SMC's recent submission to the MLPerf training benchmarks, a benchmark suite for machine learning training performance, utilised GPT-3 175B and 512 H100 Tensor Core GPUs. The submission showcased SMC's capability to achieve world-class performance while significantly cutting energy consumption. Compared to traditional air-cooled data centres, SMC's platform offers up to 50% energy savings, thereby reducing both the cost and the carbon footprint of AI development.
David Kanter, Executive Director of MLCommons, commended SMC's efforts, stating, "It's fantastic to see Sustainable Metal Cloud (SMC), one of our newest members, submit to MLPerf Training with our first-ever power measurements." He added, "SMC's release establishes a baseline for best practice power consumption.
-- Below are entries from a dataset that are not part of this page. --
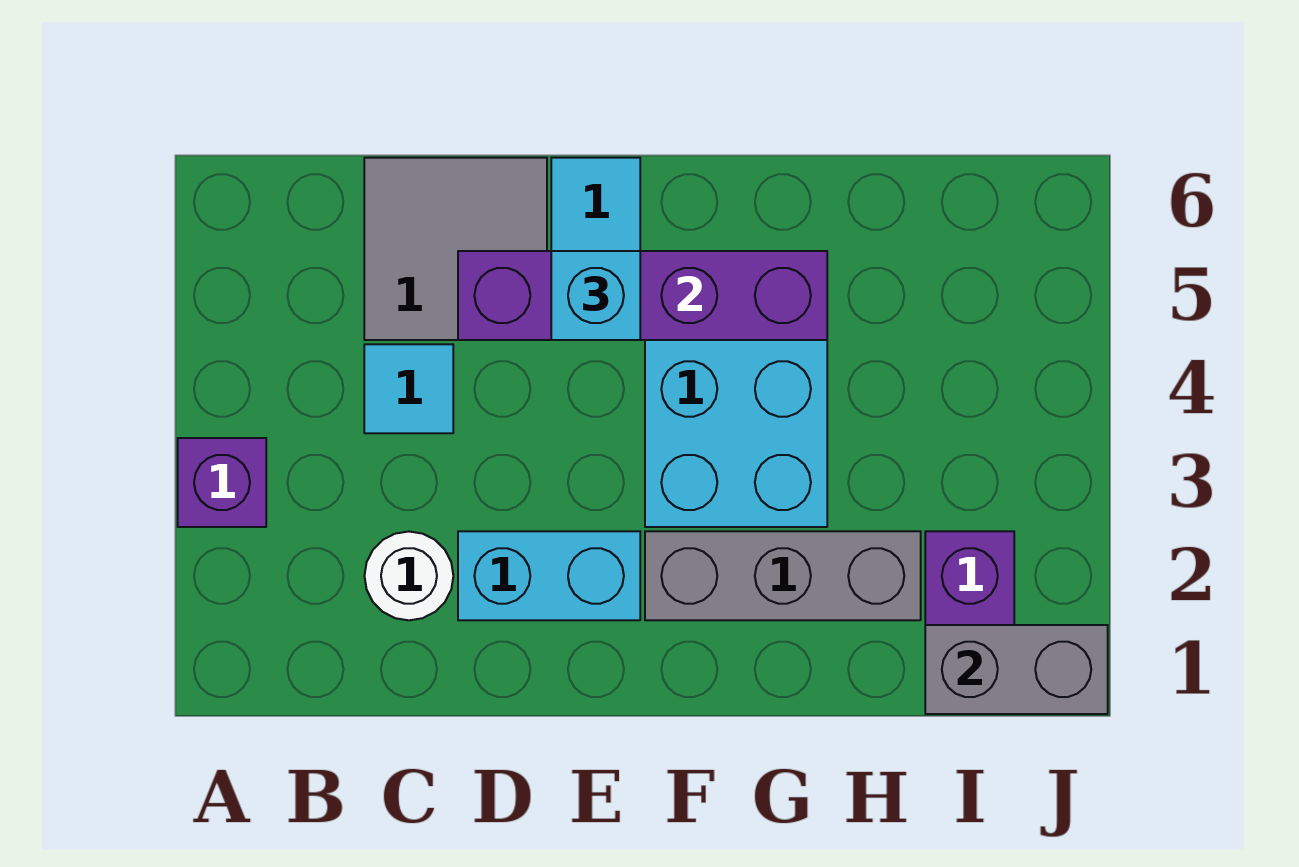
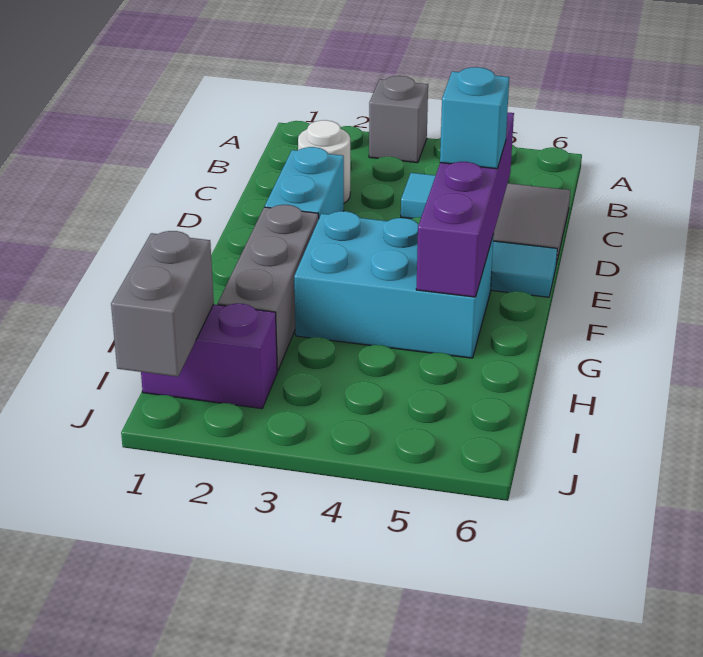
purple brick A3 level 1 -> grey brick A3 level 1

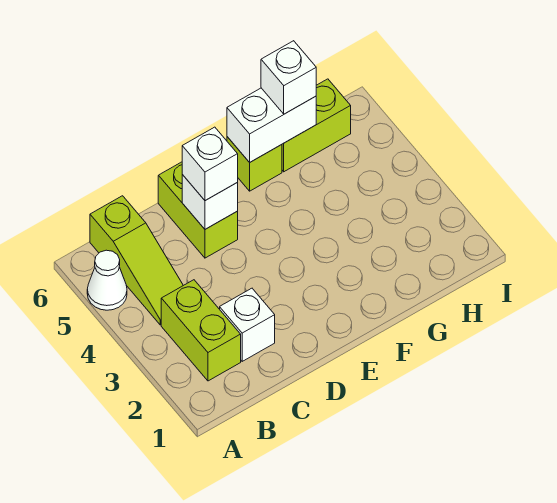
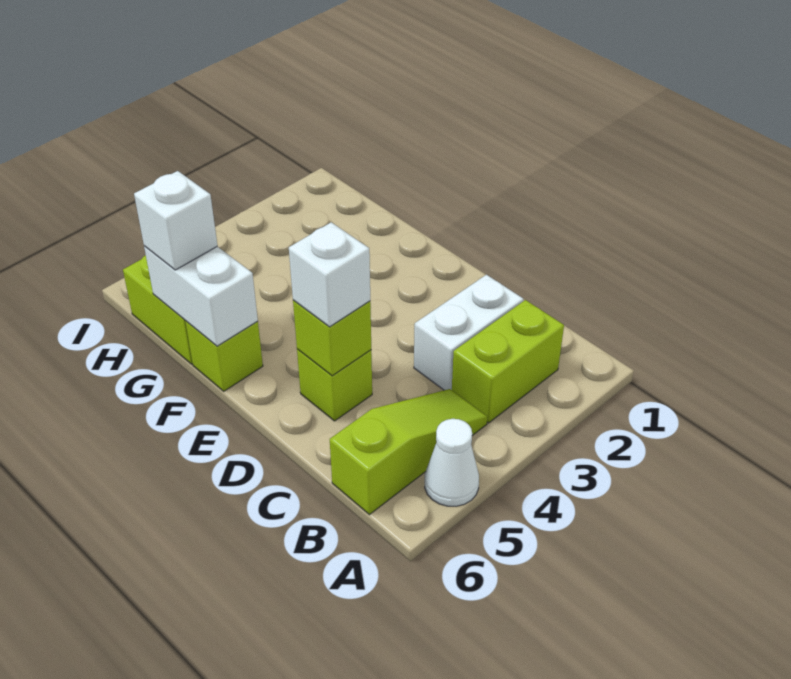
white brick C2 level 1 -> white brick C2:C3 level 1
lime brick D5:D6 level 1 -> lime brick D5 level 1
white brick D5 level 2 -> lime brick D5 level 2

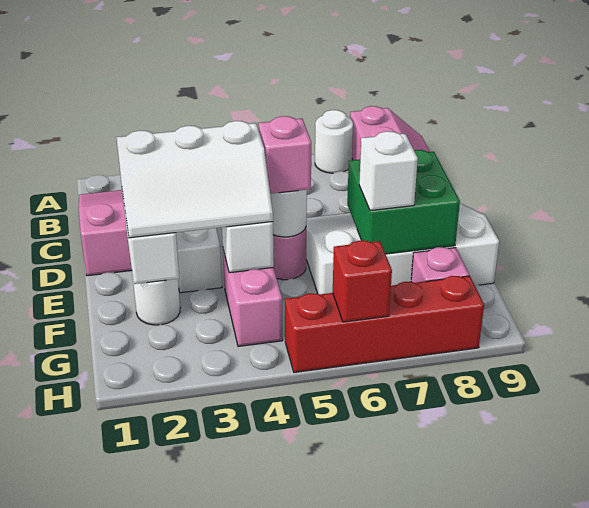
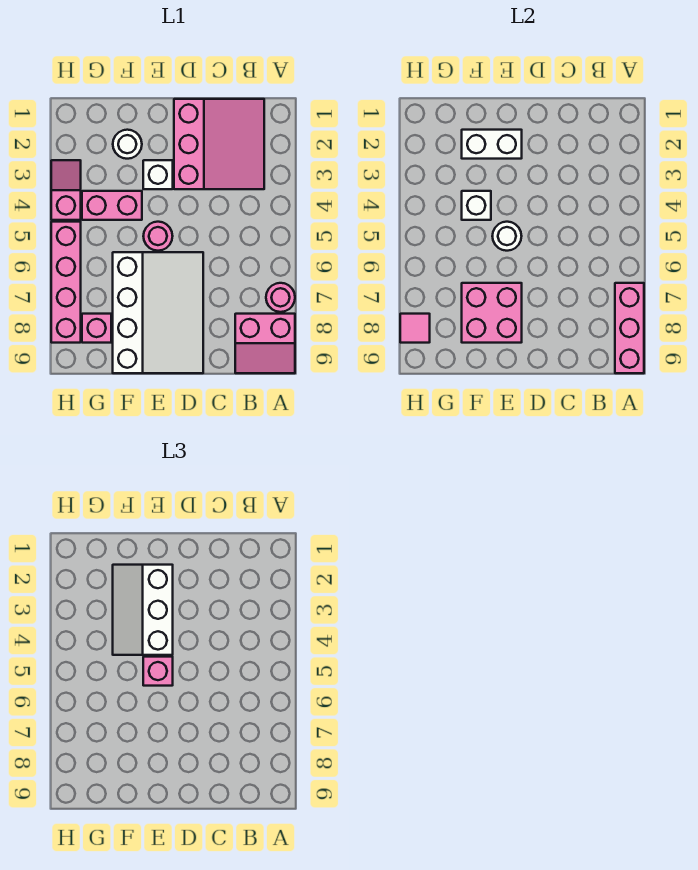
white round brick A7 level 1 -> pink round brick A7 level 1
none -> pink brick A7:A9 level 2
green brick E7:F8 level 2 -> pink brick E7:F8 level 2
white brick F7 level 3 -> none
none -> pink slope H3:H4 level 1 top 4
red brick H5:H8 level 1 -> pink brick H5:H8 level 1
red brick H6 level 2 -> none
none -> pink tile H8 level 2

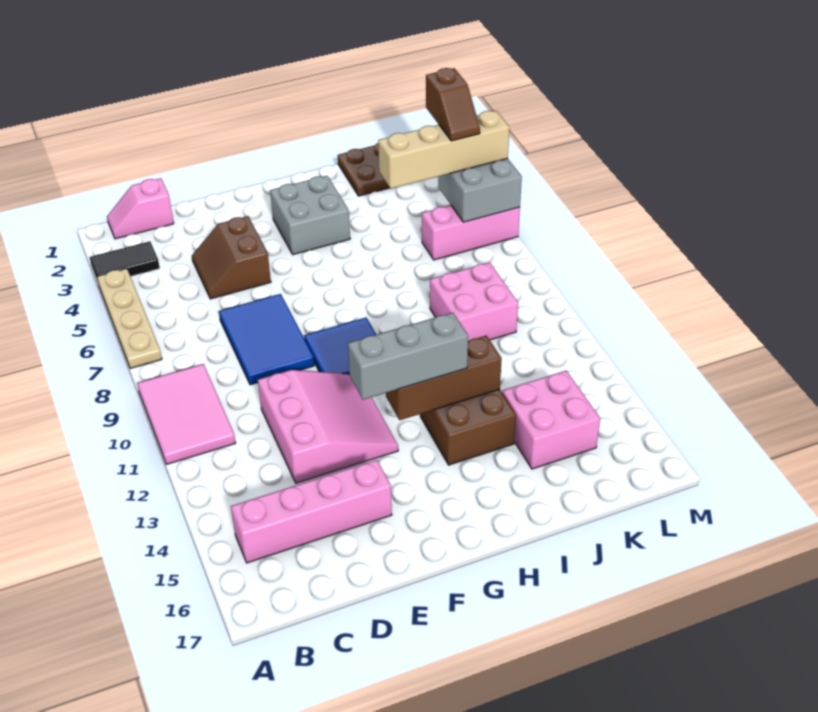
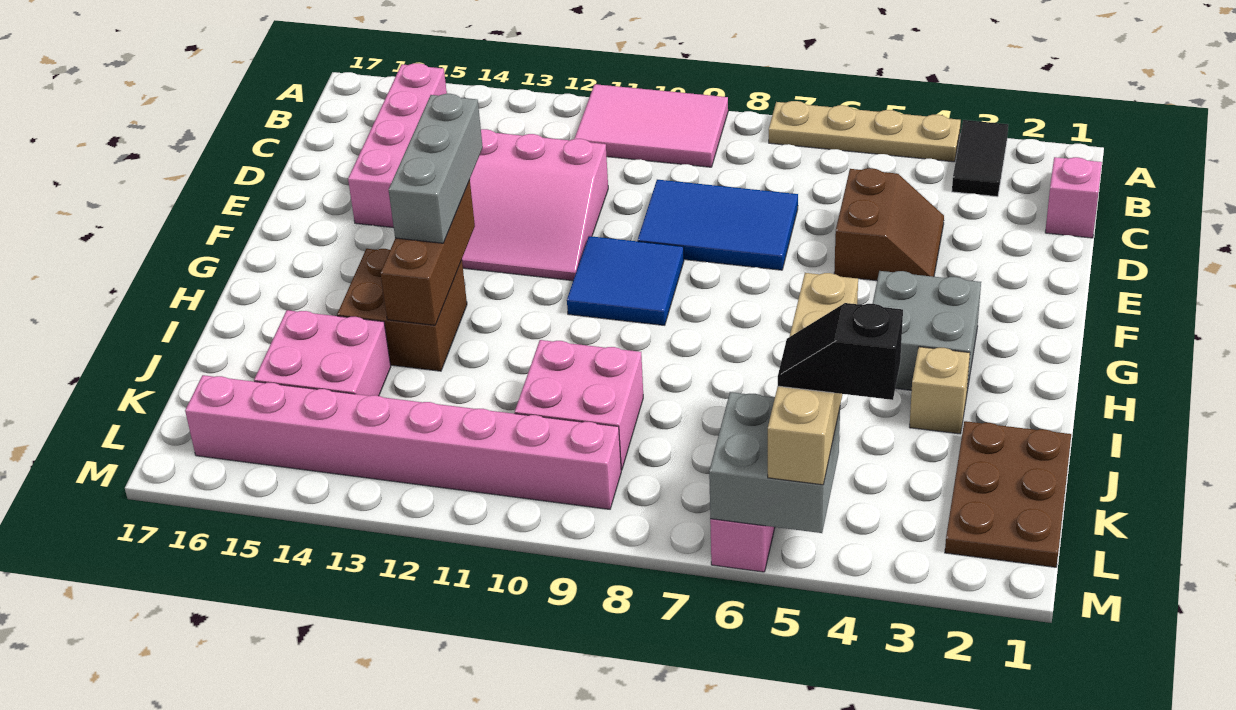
brown slope D4:E5 level 1 top E -> brown slope D4:E5 level 1 top 5
none -> tan brick I3 level 1
brown slope L4:L5 level 4 top 4 -> black slope L4:L5 level 4 top 4
none -> pink brick L9:L16 level 1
The MLPerf benchmarks help buyers understand how systems perform on relevant workloads. The addition of the new power consumption benchmark gives our members, buyers, and the entire AI community a new way to rate energy efficiency and environmental impact."
Edward Pretty, Chairman of SMC, expressed his enthusiasm about the results. "We are thrilled to be a part of MLCommons and contribute to advancements in energy-efficient AI training," he said. "These results, verified by MLCommons members, validate the transformative power of our Sustainable AI Factories in reducing the environmental impact of large-scale AI. As the demand for AI grows, addressing resource consumption is critical."
The cornerstone of SMC's Sustainable AI Factories is its single-phase immersion cooling technology. This method involves submerging the servers directly into a liquid tank, thus eliminating the need for energy-intensive fans and air conditioning systems. This innovative cooling technique results in a 30% energy saving at the server level, with an additional 20% energy saving achieved by retrofitting the immersion platform into traditional air-cooled data centres.
David Kanter further remarked, "As a community, it's important that we can measure things, so we can improve them. I hope SMC's initial results will help drive transparency around the power consumption of AI training. This is an example of why MLCommons exists - to bring the best of industry together and have new, scaling tech platforms benchmarked against the world's largest infrastructure providers."
Additionally, SMC's collaboration with technology partners such as NVIDIA has led to further optimisations. By adopting an enhanced VBOOST-enabled software stack, the company achieved further energy reductions, lowering consumption to 451kWh and registering a 7% performance improvement. This positions SMC's customer cloud training performance environment just 6% below NVIDIA's flagship Eos AI supercomputer, although this result has not been verified by MLCommons Association.
SMC's commitment to sustainability aims not only at achieving industry-leading efficiency but also at making sustainable AI accessible. By minimising the environmental impact and delivering cost savings, the company strives to democratise AI technology. SMC is actively involved in MLCommons to both showcase its technology and contribute to setting industry standards for energy-efficient AI training.
Moving forward, Sustainable Metal Cloud remains dedicated to supporting the development of advanced AI models and promoting the broader adoption of energy-efficient AI technologies. The company continues to invest in research to ensure its platform delivers top-tier performance for next-generation AI workloads while minimising environmental impact.